If a player summons two elements that merge into another element, but the player didn't see the merging happen... did the merging even happen?
Not really! From the player's perspective the game is just unpredictable.
But, our new animated spellbar fixes that - and it was damn tricky to build!
Status Quo
A few weeks ago I implemented a quick and dirty spellbar:
Since elements combine instantly, spells can be cast straight away - which is really nice.
The only problem was you couldn't tell what element combinations actually happened - even I had trouble telling bugs apart from intended behaviour.
I wanted something like Magicka's spellbar, where you can see the elements combining visually. 1
Clarity vs Responsiveness
As I started implementing an animated spellbar, I realised I have two conflicting goals:
- Responsiveness: players should always be able to cast a spell as quickly as they can press buttons.
- Clarity: players should always be able to understand which elements combined (or cancelled each other out).
So the existing interface had great responsiveness, at the cost of terrible clarity.
But, animating the element combining to improve clarity would also make spellcasting less responsive: a poor implementation would make players wait for Fire and Water to merge before they could cast their Steam spell.
Representations
My first idea was to enable "fast forwarding" the animation: if the player triggers a cast while the animation is still playing, then just run the animation 1000 times faster - the animation will finish near-instantly and the game can use the result to cast the right spell.
That could have worked, but seemed hard to tweak and debug. And someday I'd like summoned elements wizzing around the player character and visually combining & cancelling there too; I would have to somehow keep that in sync with the animated spellbar.

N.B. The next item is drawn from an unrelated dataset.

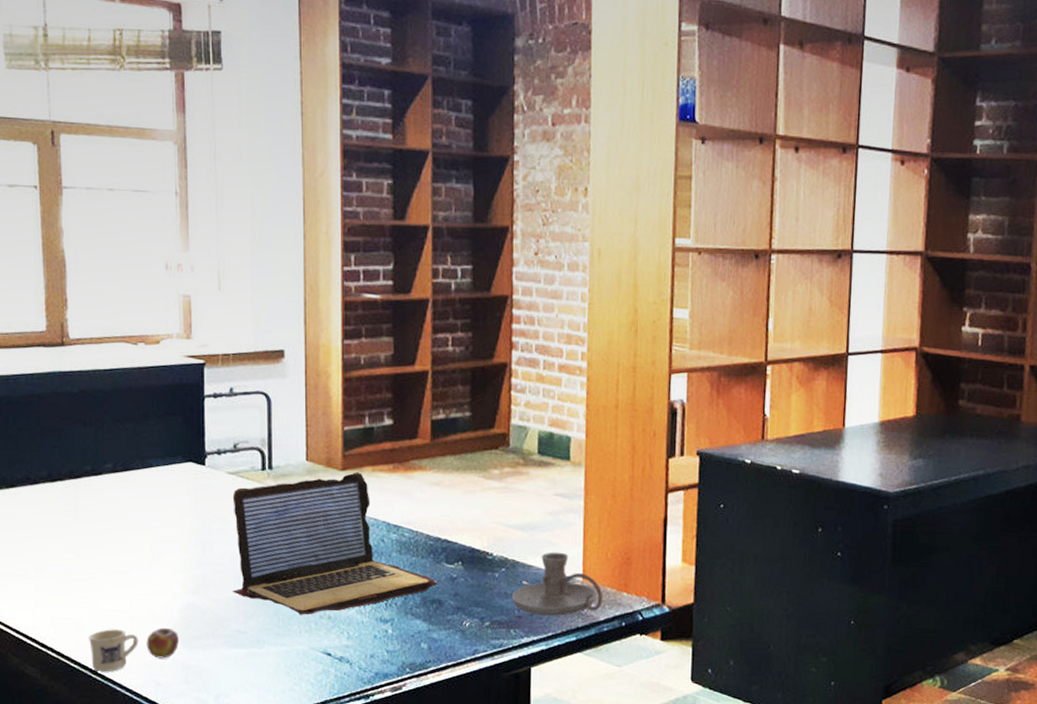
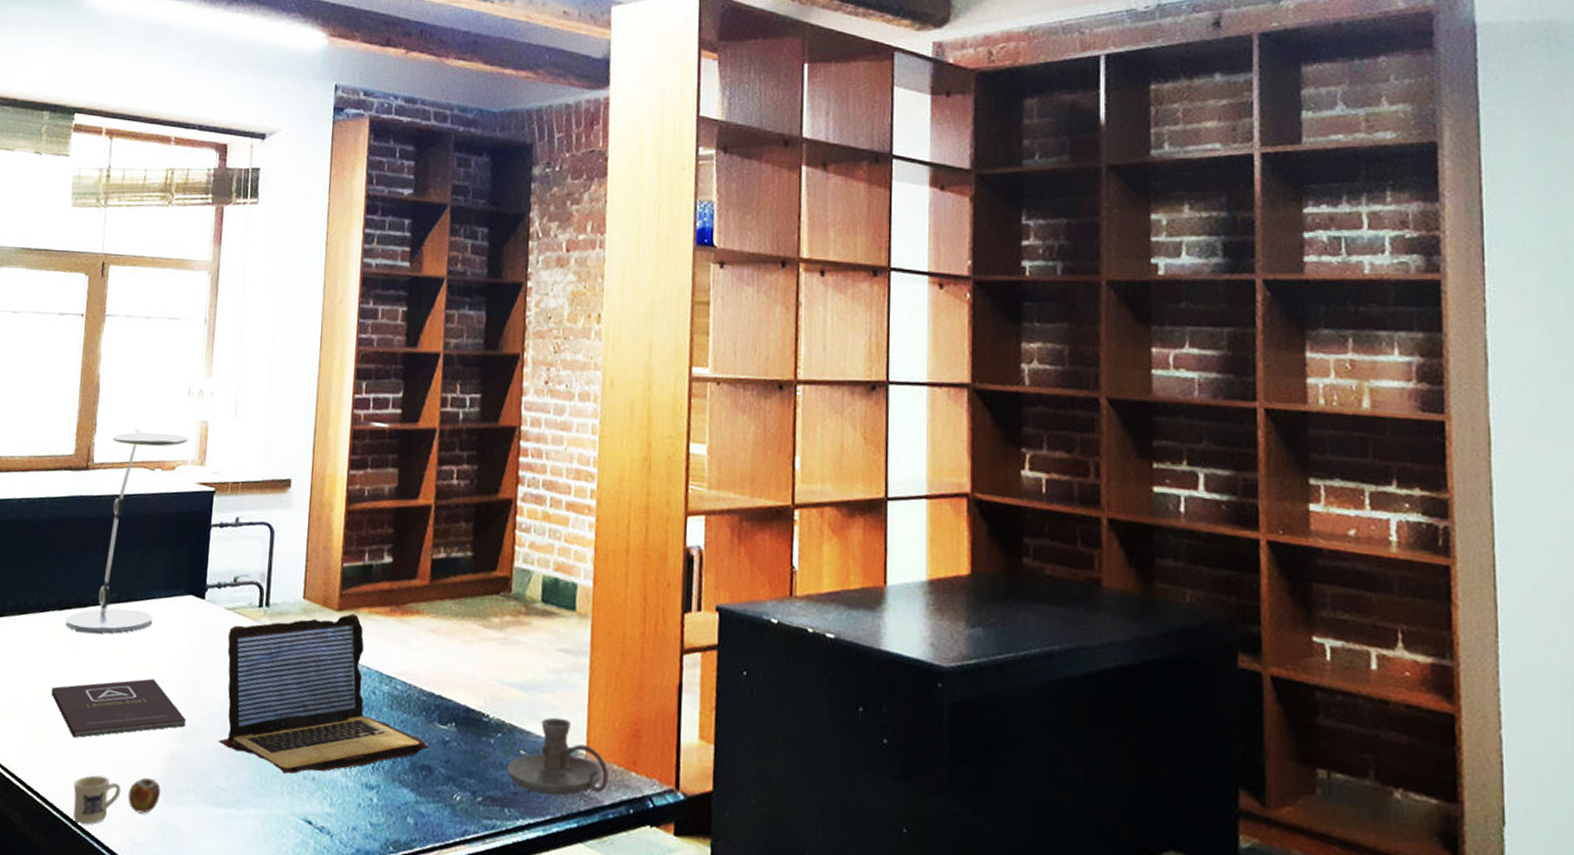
book: none [53,540,198,598] -> present [51,678,187,738]
desk lamp: none [60,305,171,501] -> present [66,429,189,633]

So instead I made two separate spellbars:
- An Instant Spellbar, where elements combine and cancel instantly. This simple, but hidden from players and only used to figure out what spell should be cast.
- An Animated Spellbar, where all the element operations are animated. (This is super complicated, but we'll get to that.)

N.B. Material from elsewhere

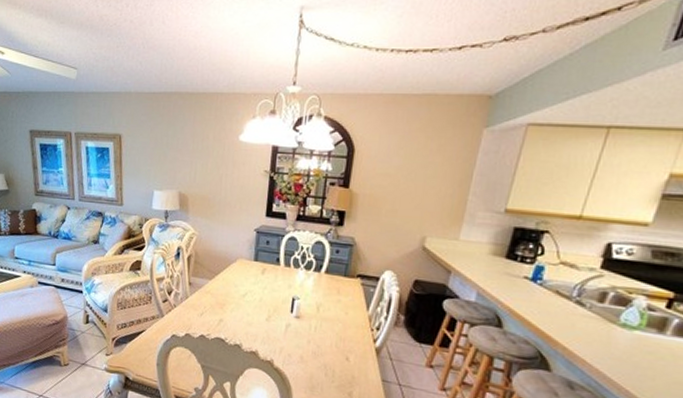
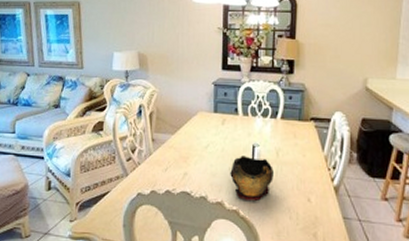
decorative bowl: none [267,307,313,354] -> present [230,156,273,201]

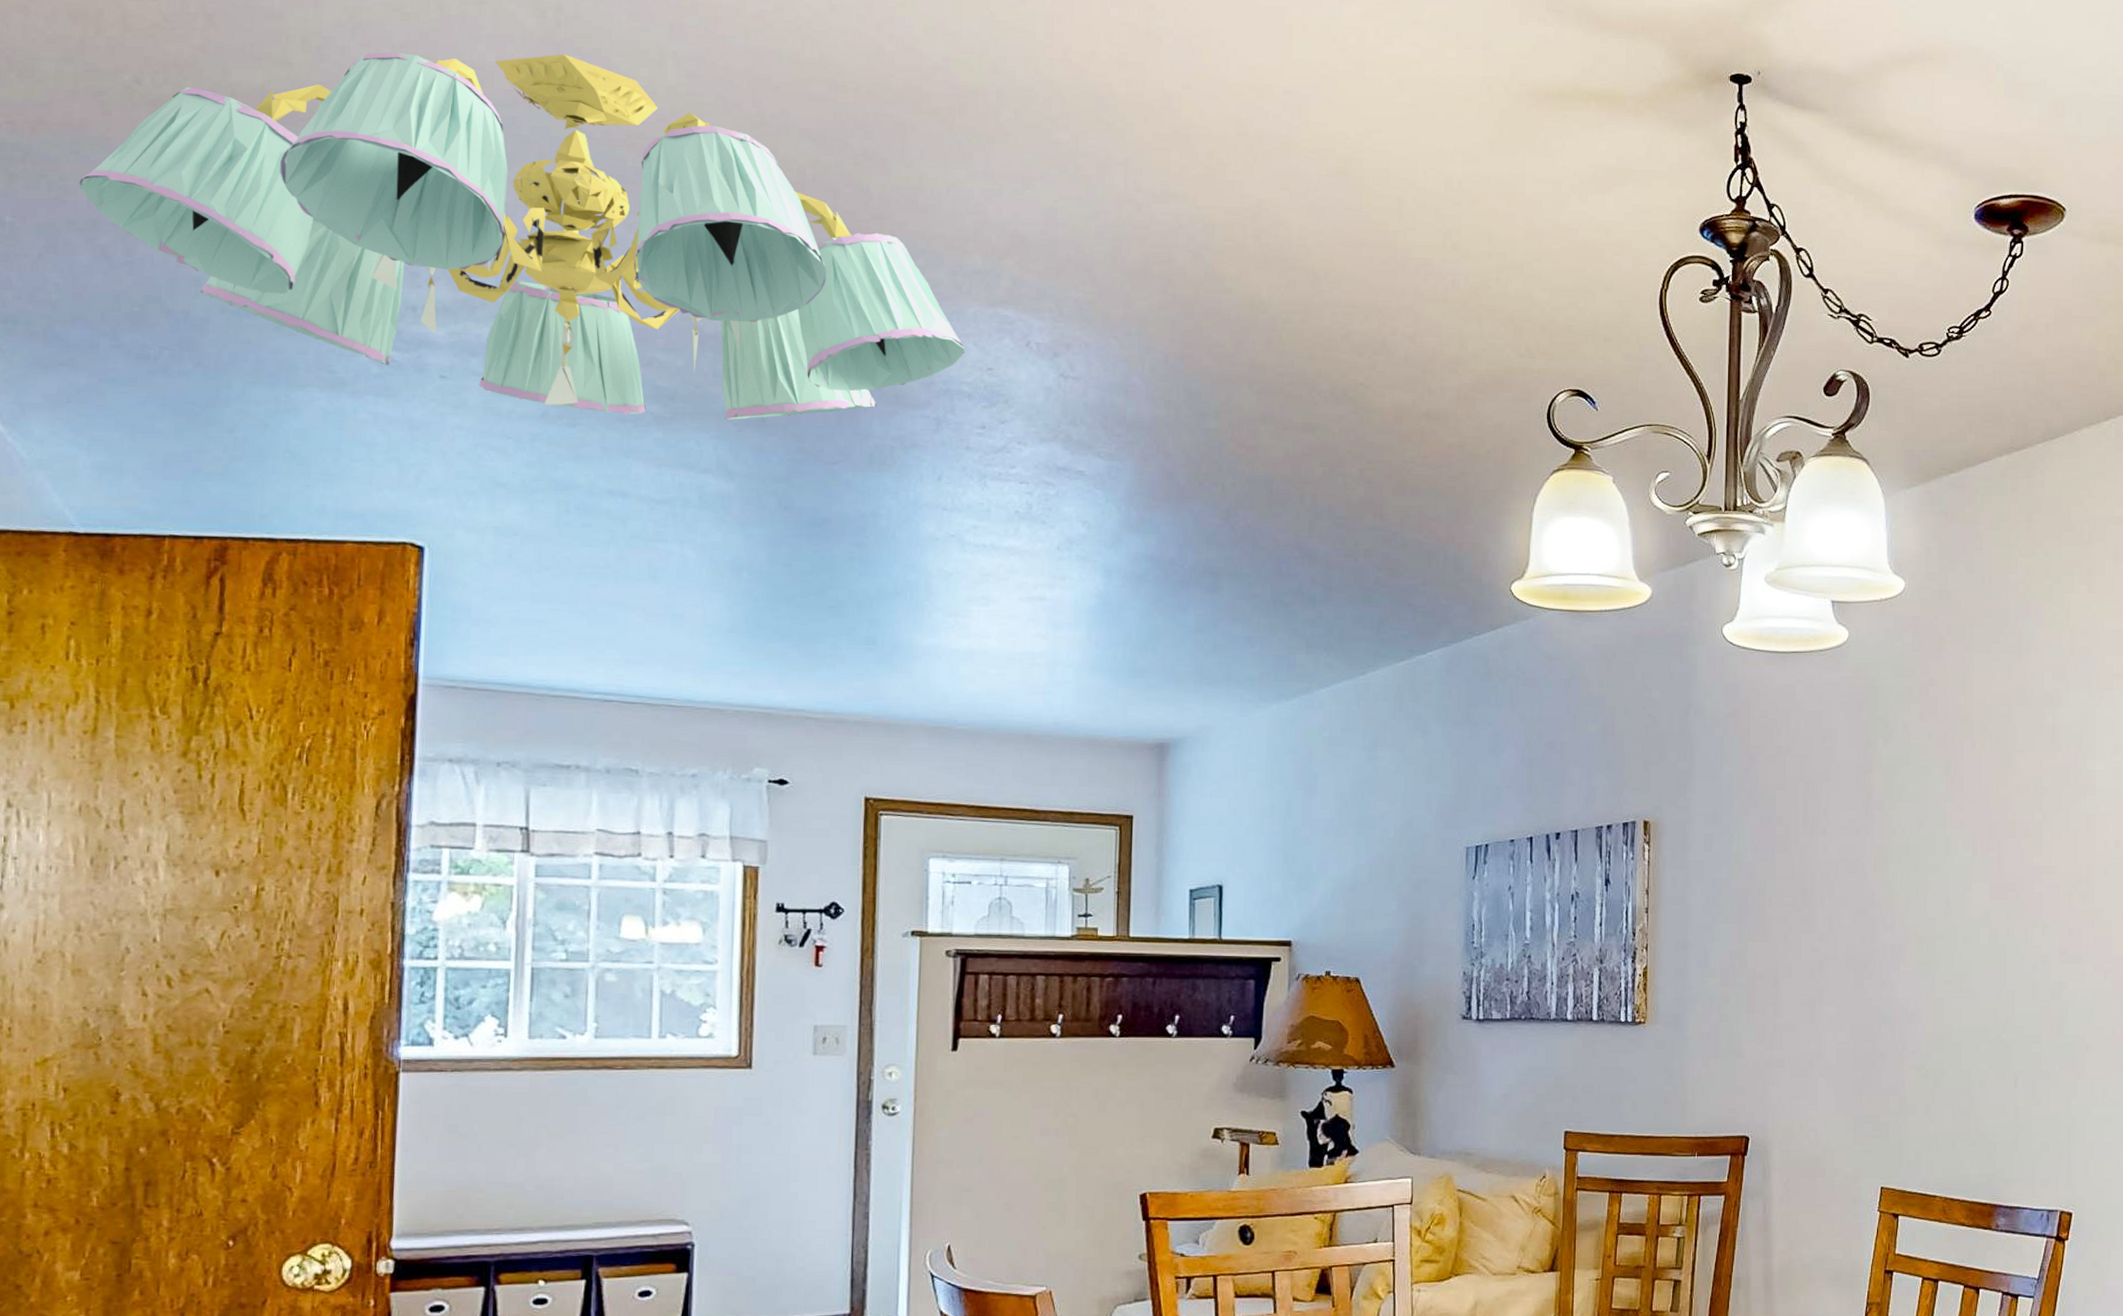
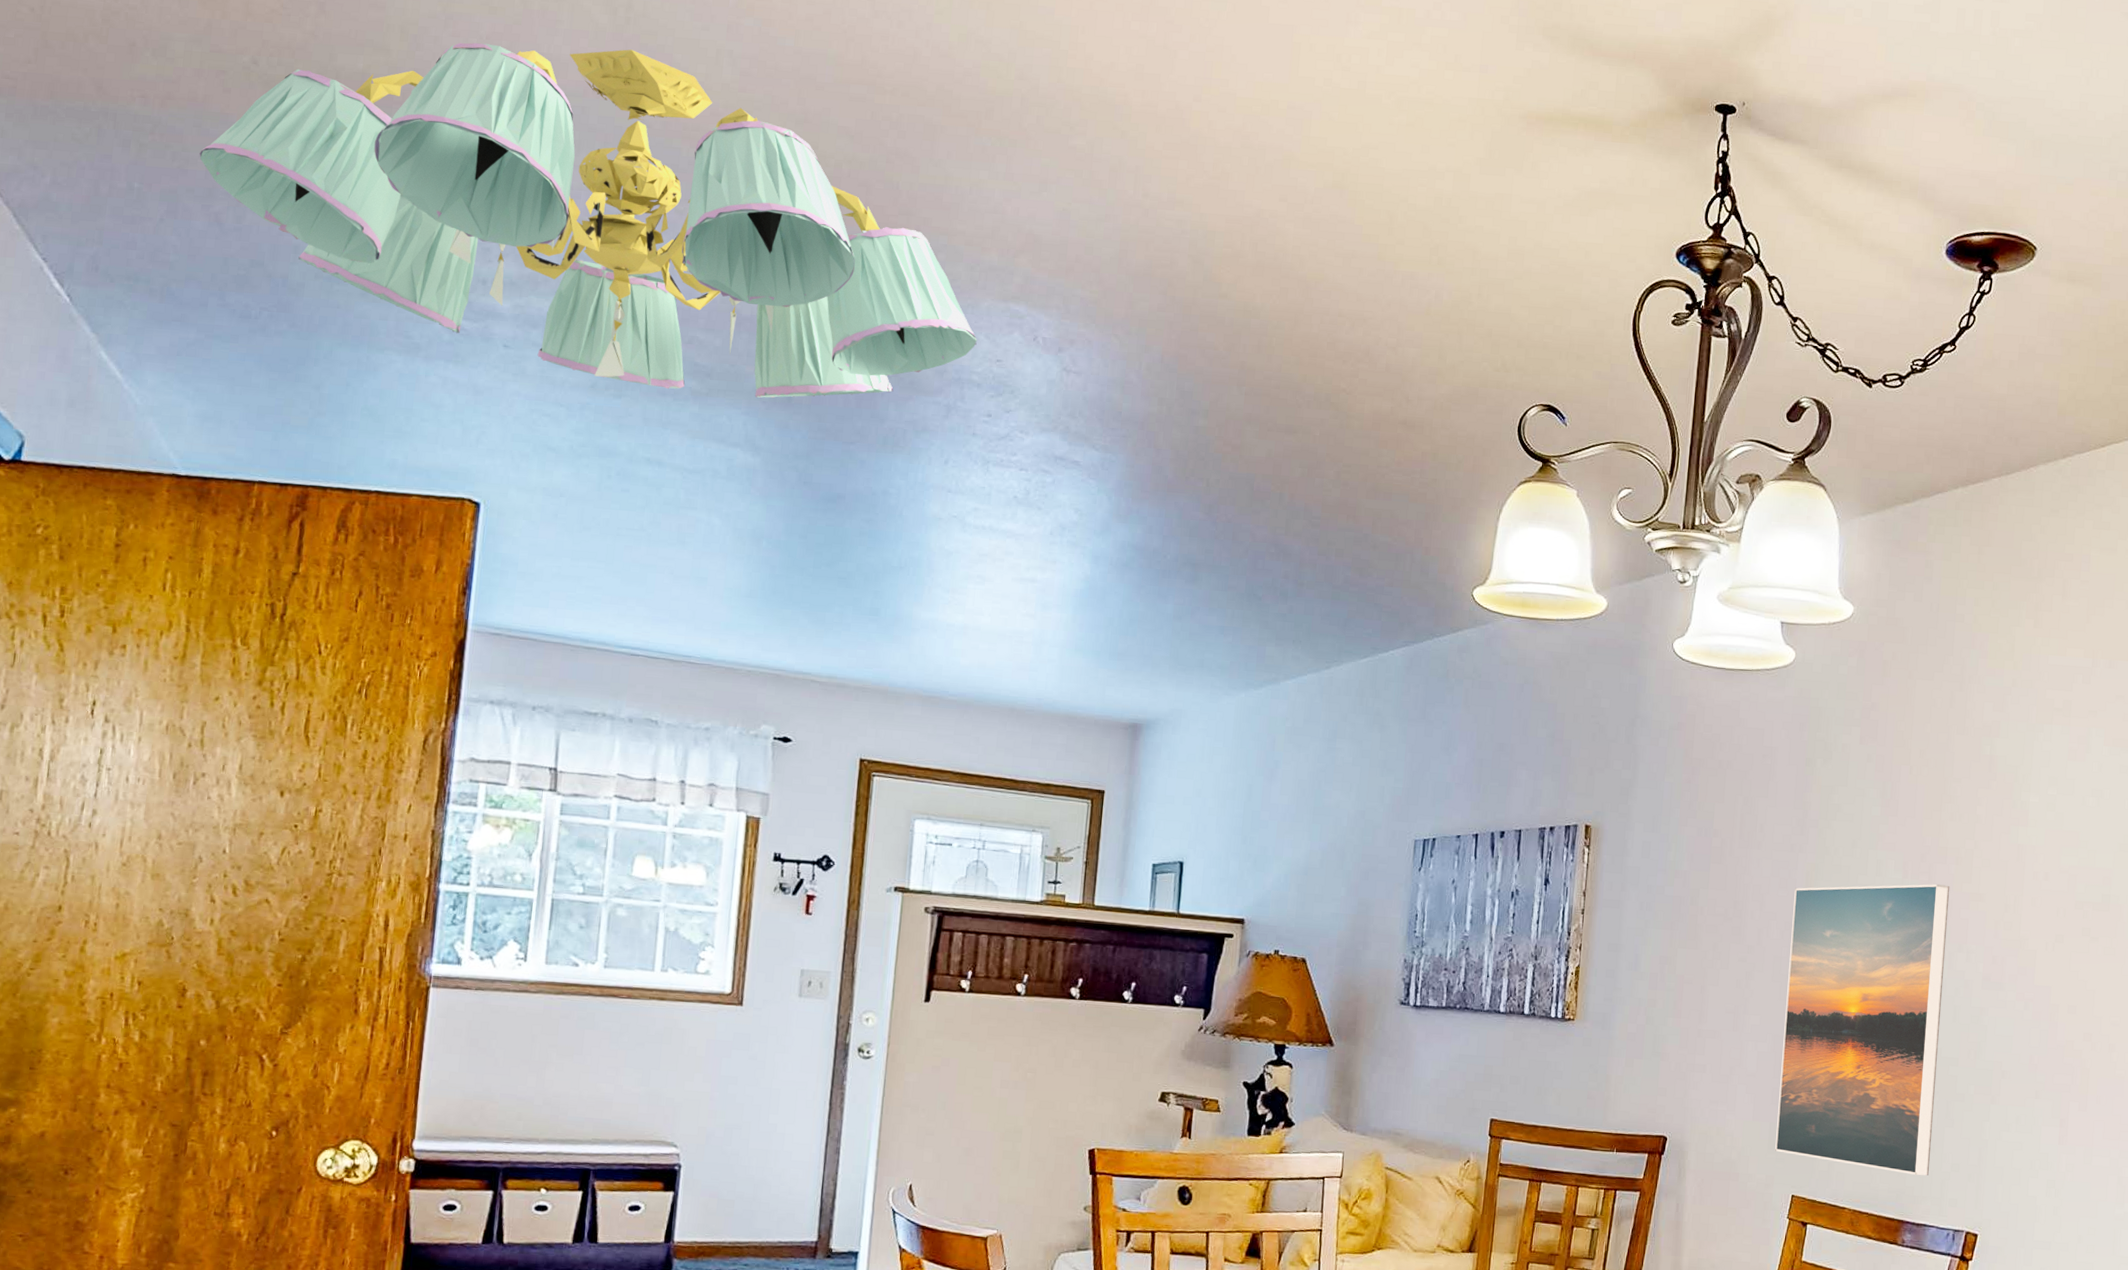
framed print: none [1861,859,2021,1158] -> present [1775,884,1950,1176]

Internally each element combination is expressed as a rule (e.g. there must be only 1 Shield), and so each rule gets checked against the Instant Spellbar and necessary fixes get applied (like insta-removing the excess Shield) .
But! Each fix for a violated rule is recorded so that the Animated Spellbar can schedule an equivalent fix-up (like slowly fading out the excess Shield).2
That was a ton of words, so here's the new spellbar in action:
Animating Elements
Animating elements (in response to those recorded "fixes") to get the above is tricky:
- An affected element might already be getting animated:
- E.g. an element needs to combine with an already-moving element!
- But if two combinations are happening at once, they should happen in parallel.
- When new elements are created, they need to appear in a sane spot even considering other animating elements.
- And there's only limited space to display the elements.
- Removing an element means all elements to the right need to move left one slot...
- But those other elements might be busy animating, and maybe when they're done then they won't need to move anymore?
- You don't want to move too many elements at once, because it's confusing...
- But you also don't want the animations to be so slow that they're backing up!
So if you don't have the right design, you get something like this:
After the false starts and a bit of brainstorming,3 I ended up with an animation graph:
- Each animation controls only 1 thing, like rescaling or moving a single element.
- Each animation can be blocked by other animations.
- When an animation X finishes, we kick off any animation Y that X was blocking (only if Y has no other blockers).
So each "recorded fix" results in a few of these animations being queued up; I also make each animation blocked on all previous animations that affect the same element, which minimizes the amount of concurrent changes.
This means that a Fire combining with a Water is represented like this: 4
And for fun, a Water absorbing 4x Lightnings is represented like this:
I also fiddled a lot to get the speed to feel decent:
- If the player has summoned a lot of elements lately, animations play faster - that helps reduce "backlogs".
- Element-combining animations use an easing5 that lets the moving element slow down as it approaches, to let the player see what's happening more.
Here's a more complicated example to demonstrate:
The graphics are still placeholders, of course.
Stress testing
Naturally this was a major pain to flush bugs out of, so I added a little stress test:
Playable web build
Alright here you go: summon some elements with QER/1234. (Yeah, I'm trying out not needing to hold Shift - seems good so far?)
(Pssst. If you look around real careful-like you might even find the new spell I implemented too.)
Here is a nice example video.
And a future "elements all wizzing around the player character" display could also update itself based on those recorded fixes.
Thanks Zeddy!
I'm using petgraph as my graph data structure, which can output graphs in DOT format; then I have a debug option that invokes GraphViz to render the graphs as PNGs like those shown below. It's been super useful for debugging!
Mathematical functions which remap 0-1 to some other numbers - check out easings.net.
In this context, they're an easy way to make animations "start fast, finish slow", "bounce when reaching destination", etc - which can help players understand what's going on.